Apa yang pantas disuguhkan oleh Gisting kepada para tamu wisata ?

Udara yang segar dan nyaman. Suasana yang tenang dan damai. Alam yang hijau segar, pemandangan Gunung Tanggamus di waktu pagi yang menawan. Hotel-hotel “Gisting Hotel, VIP Hotel, Hotel 21, Hotel Hosana” yang cukup representativ.

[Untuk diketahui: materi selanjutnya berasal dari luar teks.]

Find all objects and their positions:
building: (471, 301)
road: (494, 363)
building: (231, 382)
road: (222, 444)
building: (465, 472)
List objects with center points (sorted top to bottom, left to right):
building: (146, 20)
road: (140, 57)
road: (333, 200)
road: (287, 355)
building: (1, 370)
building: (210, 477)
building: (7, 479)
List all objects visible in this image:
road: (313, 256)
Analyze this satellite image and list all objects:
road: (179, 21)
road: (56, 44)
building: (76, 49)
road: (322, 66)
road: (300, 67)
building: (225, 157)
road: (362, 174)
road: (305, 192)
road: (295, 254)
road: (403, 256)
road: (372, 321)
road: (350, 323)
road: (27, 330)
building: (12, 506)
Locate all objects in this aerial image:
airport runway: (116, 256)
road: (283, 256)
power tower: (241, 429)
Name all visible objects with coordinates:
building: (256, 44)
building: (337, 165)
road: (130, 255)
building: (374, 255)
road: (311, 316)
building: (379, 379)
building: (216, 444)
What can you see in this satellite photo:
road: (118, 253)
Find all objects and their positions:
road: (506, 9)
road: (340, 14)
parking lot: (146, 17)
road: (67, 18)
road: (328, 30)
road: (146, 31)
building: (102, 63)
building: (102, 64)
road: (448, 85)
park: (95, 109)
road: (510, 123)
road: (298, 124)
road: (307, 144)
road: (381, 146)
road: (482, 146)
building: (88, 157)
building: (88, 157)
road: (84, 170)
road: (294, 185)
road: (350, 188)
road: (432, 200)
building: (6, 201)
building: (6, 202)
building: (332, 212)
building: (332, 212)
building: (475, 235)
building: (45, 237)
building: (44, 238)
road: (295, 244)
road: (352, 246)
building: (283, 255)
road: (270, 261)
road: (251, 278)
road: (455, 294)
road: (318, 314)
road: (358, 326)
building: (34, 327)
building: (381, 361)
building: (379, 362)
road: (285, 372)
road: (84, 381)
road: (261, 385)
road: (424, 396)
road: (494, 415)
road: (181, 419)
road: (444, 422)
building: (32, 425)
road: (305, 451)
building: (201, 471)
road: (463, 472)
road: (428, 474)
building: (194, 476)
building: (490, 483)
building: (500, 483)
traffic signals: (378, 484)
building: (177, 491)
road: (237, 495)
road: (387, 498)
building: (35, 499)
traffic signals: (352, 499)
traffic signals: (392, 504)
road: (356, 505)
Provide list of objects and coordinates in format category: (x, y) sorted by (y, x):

Kolam renang standar bagi para perenang. Lapangan footsal di mana-mana. Tempat santap sederhana yang nyaman di sepanjang jalan yang siap melayani anda dari jam 07.00 pagi sampai jam 00.00 malam. Pada setiap malam minggu akhir bulan anda bisa menyanyi dan menikmati lagu-lagu keroncong bersama Komunitas Keroncong Gisting. Kepada rombongan yang berminat bisa menyaksikan pertunjukan Reog Ponorogo dan Kuda Kepang dengan memesan seminggu sebelumnya. Bagi mereka yang hoby memancing tersedia kolam-kolam pemancingan di sekitar hotel, dan bagi putera-puteri anda tersedia tempat rekreasi dan hiburan air, kolam bola, perahu karet, cycling boat, dll. Di danau buatan WATER VAN DE BERG DAM (DAM : Air dari Gunung, dalam bahasa Belanda ),300 meter dari hotel anda. Demikianlah, semoga anda tertarik dan mencoba mengunjunginya.